Friday, April 5, 2013

Love & Marriage

The title reminds me of one of my favorite shows to watch as a child....Married With Children. I remember being upset when the show started airing at 9 pm instead of 8 pm and my mom would not let us stay up to watch it.....Lets just say I was never big on watching cartoons. 

I have had many conversations lately about marriage.

I have friends about to get engaged, some about to get married, and some getting divorced.

It is crazy how different each occurrence is. Currently, I am heading into my 3rd year of marriage. I think that is a huge step. Lets be honest with ourselves, that rarely happens these days. I know plenty of people who have gotten divorced already. 

I am trying to fathom what happens in our lives that make us in the end separated from the one person we thought we could not live without?

I am a firm believer that we could live a completely happy life with a plethora of different individuals, but in the end you need to be with someone that makes you want to be a better person and always stands by your side. 

There was one main reason I waited for my husband while he was on his mission for our church. I never wanted to see him hurt. Even to this day whenever he is sad or worried it makes me anxious. I use to have bad anxiety attacks when we first got married. I hated seeing him stress and it would make me a little crazy. I have finally controlled my anxiety, thankfully, but I still get worried whenever he has any conflict in his life.

I have never felt like this towards anyone in my life. I grew up pretty heartless. My mom would say,"You don't have a heart" or "One day you will cry"...

I think it is crazy living day to day with the same person and never expecting yourself to get bored. I think that is one of the reasons relationships are not lasting. Don't kid yourself! Marriage is not always super fun or exciting! Most days Brandeis comes home and lays down and then eventually we wake up and start all over. We don't always go on super rad dates and laugh all night at How I Met Your Mother. I mean, we do that often, but what about the 150 other days of the year where you are just going through the motions of life? Life is hard and tiring. 

A friend the other day said, "THIS IS NOT LIKE THE MOVIES!" and yes she had raised her voice. 

I think that is the main reason so many things are failing when it comes to relationships. Most people expect waaaaayyyy too much. We need to simmer down and realize that not every day is going to be perfect and eventually you will be upset with the person you said you will love and be with forever. Brandeis upsets me. I know right? He seems like a gem. Well, he is not and sometimes he makes mistakes. I love him completely and I plan on loving him forever and ever! 

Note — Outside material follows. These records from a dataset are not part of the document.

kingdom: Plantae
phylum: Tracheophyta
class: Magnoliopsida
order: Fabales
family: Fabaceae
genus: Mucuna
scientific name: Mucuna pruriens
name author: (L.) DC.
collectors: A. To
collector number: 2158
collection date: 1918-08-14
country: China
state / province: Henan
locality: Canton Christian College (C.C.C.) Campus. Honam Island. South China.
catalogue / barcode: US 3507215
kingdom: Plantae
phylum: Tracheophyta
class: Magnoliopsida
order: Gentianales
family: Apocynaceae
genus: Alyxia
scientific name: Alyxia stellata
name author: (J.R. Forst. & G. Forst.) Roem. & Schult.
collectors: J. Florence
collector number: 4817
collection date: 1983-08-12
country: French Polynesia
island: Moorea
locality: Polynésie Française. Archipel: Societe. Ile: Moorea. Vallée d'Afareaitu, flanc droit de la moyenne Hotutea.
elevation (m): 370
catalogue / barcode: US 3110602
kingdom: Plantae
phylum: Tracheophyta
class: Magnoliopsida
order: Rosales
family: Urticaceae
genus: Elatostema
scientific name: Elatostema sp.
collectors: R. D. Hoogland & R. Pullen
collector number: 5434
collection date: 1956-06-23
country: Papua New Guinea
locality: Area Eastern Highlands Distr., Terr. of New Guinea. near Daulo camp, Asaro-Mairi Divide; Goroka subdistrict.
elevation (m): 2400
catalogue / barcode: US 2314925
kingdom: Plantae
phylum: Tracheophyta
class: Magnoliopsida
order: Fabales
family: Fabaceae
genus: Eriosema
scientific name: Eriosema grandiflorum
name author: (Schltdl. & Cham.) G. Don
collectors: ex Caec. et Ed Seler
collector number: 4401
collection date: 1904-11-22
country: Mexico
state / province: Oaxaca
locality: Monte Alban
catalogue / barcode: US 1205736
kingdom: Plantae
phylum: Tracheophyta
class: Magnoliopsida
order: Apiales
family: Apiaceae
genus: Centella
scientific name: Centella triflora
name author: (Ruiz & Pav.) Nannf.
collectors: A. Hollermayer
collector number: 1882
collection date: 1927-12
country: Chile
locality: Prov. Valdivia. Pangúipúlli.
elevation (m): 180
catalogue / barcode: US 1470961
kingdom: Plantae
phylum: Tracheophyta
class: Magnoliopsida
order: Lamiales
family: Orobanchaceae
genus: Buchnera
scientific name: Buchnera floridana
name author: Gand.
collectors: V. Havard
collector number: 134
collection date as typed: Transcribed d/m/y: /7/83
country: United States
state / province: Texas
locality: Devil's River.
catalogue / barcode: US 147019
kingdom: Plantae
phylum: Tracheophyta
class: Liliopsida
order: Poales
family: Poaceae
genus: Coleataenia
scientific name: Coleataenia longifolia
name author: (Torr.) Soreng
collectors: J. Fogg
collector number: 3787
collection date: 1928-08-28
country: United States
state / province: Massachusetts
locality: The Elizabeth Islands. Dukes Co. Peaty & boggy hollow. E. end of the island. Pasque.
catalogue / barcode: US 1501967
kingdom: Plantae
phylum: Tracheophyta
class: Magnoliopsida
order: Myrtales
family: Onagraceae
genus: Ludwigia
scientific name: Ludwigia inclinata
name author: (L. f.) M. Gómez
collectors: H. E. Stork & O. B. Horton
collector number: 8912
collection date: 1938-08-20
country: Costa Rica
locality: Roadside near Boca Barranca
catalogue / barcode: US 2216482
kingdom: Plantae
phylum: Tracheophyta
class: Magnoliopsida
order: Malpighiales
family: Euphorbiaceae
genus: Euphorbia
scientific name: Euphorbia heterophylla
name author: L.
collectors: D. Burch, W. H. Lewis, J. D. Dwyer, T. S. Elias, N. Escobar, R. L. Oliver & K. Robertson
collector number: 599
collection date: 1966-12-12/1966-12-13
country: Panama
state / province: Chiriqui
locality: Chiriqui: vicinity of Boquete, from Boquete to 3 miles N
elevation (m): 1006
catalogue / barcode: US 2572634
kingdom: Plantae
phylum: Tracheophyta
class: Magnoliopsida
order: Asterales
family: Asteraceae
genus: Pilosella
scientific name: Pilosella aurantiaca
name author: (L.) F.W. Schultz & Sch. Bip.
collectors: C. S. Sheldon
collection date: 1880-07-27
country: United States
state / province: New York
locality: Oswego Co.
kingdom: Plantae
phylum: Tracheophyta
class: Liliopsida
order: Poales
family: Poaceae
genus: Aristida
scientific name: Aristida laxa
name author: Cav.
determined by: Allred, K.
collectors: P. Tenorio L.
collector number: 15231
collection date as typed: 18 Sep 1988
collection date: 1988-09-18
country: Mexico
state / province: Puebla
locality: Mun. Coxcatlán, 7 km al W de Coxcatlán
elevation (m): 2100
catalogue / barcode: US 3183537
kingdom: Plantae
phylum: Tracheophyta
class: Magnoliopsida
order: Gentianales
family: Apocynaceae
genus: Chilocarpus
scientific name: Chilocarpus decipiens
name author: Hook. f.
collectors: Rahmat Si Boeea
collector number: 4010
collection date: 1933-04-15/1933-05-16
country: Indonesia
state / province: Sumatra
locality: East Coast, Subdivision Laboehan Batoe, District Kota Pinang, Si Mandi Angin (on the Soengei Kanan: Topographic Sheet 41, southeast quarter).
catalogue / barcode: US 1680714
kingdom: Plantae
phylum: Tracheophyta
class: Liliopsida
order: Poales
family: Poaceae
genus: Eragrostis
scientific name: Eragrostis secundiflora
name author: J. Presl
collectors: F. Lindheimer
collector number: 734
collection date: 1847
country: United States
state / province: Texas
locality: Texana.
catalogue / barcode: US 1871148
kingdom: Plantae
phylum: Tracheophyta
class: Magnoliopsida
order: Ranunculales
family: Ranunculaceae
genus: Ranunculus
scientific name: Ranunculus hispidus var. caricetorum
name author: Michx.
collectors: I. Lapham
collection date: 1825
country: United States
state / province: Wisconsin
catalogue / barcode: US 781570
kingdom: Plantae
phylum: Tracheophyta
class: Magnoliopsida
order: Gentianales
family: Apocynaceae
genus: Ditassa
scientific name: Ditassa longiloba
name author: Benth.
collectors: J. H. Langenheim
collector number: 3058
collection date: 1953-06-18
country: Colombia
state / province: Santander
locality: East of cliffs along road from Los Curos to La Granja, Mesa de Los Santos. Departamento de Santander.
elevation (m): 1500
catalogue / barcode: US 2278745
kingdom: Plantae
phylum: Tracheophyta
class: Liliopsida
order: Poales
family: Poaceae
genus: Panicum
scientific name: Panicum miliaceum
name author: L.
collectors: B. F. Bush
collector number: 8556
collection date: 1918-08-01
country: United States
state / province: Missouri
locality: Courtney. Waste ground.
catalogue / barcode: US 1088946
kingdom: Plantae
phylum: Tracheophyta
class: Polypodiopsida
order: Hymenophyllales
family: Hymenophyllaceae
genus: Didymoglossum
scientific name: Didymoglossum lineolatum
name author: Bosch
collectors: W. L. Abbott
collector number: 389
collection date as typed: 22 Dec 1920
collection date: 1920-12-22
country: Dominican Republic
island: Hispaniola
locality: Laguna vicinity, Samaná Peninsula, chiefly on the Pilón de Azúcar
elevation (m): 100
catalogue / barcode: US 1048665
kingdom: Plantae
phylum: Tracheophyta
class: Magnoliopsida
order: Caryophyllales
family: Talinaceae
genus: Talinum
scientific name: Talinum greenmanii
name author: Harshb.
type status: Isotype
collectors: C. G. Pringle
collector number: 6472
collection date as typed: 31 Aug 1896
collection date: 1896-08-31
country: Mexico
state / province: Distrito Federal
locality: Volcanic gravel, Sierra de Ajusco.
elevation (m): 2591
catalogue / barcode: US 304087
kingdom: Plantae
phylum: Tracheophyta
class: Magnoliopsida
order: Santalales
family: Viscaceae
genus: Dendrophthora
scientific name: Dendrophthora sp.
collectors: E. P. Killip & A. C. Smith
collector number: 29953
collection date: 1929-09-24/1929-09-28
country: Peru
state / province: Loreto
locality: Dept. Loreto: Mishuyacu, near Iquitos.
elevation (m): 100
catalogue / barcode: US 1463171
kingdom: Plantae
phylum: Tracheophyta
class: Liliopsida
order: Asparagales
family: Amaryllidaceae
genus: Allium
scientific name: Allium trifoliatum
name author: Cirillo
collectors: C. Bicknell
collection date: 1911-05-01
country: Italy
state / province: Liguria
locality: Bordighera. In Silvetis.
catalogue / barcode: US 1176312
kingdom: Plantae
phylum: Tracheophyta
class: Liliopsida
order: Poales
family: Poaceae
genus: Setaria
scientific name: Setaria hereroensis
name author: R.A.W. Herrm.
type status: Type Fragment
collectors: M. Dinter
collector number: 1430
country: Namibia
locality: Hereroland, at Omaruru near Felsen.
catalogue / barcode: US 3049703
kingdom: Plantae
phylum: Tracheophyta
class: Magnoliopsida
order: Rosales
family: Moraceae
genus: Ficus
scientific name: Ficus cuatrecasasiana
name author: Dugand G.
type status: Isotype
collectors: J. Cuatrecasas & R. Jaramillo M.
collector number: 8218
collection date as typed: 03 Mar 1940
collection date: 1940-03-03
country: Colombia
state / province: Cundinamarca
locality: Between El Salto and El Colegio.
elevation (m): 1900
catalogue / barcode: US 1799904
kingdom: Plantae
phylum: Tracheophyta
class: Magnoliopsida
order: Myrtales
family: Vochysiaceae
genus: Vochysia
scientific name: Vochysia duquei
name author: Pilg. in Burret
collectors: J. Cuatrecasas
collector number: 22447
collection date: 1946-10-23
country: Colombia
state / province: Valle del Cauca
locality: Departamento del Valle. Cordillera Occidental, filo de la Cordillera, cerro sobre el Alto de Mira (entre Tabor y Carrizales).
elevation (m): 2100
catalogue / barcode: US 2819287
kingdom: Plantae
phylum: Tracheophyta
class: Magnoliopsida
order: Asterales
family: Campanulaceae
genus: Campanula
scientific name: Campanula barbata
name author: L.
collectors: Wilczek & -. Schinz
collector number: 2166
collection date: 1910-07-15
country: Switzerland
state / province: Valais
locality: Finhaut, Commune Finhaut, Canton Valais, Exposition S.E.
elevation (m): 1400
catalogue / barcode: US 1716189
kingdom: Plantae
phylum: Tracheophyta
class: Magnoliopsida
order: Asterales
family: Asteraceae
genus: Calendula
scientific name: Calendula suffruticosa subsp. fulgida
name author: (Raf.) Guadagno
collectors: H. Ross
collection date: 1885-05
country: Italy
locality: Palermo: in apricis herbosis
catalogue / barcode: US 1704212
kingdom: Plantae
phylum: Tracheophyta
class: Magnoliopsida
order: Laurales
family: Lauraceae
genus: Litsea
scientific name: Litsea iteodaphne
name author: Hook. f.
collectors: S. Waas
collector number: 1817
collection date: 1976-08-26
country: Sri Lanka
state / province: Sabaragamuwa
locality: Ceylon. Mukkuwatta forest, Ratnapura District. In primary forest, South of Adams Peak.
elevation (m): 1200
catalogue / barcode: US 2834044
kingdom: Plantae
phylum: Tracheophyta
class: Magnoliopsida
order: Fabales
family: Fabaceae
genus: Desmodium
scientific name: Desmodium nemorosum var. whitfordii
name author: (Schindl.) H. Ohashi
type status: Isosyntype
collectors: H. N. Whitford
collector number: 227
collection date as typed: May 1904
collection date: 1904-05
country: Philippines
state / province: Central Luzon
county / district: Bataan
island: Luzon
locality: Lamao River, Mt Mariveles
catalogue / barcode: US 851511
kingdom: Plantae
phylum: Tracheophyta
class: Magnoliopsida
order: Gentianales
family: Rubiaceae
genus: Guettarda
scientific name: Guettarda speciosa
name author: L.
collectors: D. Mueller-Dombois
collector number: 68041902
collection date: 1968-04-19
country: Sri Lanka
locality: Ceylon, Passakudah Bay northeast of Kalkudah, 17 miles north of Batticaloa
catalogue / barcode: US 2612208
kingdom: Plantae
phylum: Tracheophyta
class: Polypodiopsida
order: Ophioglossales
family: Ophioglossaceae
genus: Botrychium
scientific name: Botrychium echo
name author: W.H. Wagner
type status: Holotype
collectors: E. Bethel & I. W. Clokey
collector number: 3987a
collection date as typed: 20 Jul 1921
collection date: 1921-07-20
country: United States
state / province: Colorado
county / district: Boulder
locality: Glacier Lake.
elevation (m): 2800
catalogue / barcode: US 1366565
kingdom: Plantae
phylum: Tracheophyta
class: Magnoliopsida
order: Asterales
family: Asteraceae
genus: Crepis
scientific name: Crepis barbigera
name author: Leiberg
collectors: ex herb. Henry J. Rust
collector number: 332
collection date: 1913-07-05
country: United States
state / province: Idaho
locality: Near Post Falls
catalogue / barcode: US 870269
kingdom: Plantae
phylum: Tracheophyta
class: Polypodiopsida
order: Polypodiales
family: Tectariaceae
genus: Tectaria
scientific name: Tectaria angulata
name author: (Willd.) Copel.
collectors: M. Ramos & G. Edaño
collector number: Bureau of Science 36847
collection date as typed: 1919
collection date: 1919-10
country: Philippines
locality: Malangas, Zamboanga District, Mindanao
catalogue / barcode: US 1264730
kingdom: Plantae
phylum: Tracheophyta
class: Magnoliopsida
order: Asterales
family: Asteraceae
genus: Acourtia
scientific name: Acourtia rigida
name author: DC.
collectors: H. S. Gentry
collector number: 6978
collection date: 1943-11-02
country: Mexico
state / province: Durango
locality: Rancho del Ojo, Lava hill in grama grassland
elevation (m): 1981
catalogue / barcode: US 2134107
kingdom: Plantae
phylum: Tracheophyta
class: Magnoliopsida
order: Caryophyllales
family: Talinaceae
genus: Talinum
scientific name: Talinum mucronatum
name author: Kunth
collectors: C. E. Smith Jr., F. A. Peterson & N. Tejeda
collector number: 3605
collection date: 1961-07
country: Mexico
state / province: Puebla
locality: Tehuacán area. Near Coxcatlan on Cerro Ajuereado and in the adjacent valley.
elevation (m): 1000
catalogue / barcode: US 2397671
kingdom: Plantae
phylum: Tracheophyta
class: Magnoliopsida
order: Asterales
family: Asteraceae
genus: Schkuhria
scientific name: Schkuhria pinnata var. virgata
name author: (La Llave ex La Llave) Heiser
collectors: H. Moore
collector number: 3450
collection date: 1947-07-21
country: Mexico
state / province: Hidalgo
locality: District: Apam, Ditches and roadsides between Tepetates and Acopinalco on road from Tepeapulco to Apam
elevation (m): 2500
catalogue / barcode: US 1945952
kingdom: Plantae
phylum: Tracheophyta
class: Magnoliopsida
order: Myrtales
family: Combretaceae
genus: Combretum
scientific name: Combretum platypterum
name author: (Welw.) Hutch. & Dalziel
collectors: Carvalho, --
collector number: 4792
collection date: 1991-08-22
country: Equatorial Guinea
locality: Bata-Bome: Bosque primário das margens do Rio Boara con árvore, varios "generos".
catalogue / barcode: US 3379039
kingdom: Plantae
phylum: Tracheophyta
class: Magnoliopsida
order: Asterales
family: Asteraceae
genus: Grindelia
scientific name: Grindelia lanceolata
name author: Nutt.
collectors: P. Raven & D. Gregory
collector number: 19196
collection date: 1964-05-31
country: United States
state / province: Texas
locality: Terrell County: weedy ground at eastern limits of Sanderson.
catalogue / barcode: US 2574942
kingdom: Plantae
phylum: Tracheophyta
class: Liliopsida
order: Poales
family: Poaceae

I have been upset so much lately because I feel our generation does not know what it is like to work for something. We have all, at one point, been given way too much. We all have the latest gadgets and the nicest clothes. (thanks parents) BUT this has made us picture the real world as something that it is not. It is not easy and nothing is just handed to us anymore. So many people spend the first year of their "no longer under parent control" life, married. (I am saying this since most people I know get married way too fast and have never really experienced life.) How hard do you think that is for them?? To finally be able to make your own choices, but also deal with all the hardships and challenges of life WHILE trying to build a relationship with someone you do not really completely know? 

Rough. 

I do not envy any of you. Yes, I was married right before I turned 22, but I also lived on my own for 3 years and paid my own bills (some months my mom did help me, but that made me learn so much). I do have a husband that, besides his mission, never lived on his own and always had help and guidance from his parents. This made our first few months of marriage very hard. I knew a lot about hardships since I was poor throughout college and had to figure out how to pay my bills with not enough money in my account. My husband never had to experience this. He would tell me we can't "spend any money this week" and then I almost run out of gas since I thought we had no money when really, we did, he just wanted to be cautious. Our understanding of when we are "poor" was completely different. 

I have grown up so much since the beginning of our marriage. I am grateful we have moved past all the beginning of marriage hardships and were able to stand by each other in everything. This world is only getting harder. It gives me peace knowing I have someone that will always be by me and able to help me through everything. 

I am grateful we have decided to wait to grow our family. I have learned to love Brandeis more since we have been married and I think having someone in our lives to take up my attention would have robbed me from so many good experiences with him. I know having a baby is a blessing and I am happy for all my friends that have had babies or are having them soon, but I am confident we have made the best choice by waiting! Before we have a baby we will have at-least 3 great years behind us that has allowed us to grow stronger together. 

I guess my main point is.....quit giving up on love and make sure you are fighting for that one person that is perfect for your needs! Do not settle. Do not rush it! In the end we all have someone that will make us completely happy and hold our hands through all the bad that is going to eventually happen.

Enjoy falling in love, you will eventually just be in love and will never have a first kiss, rush of holding hands for the first time, or any of those super exciting things again. So, enjoy it!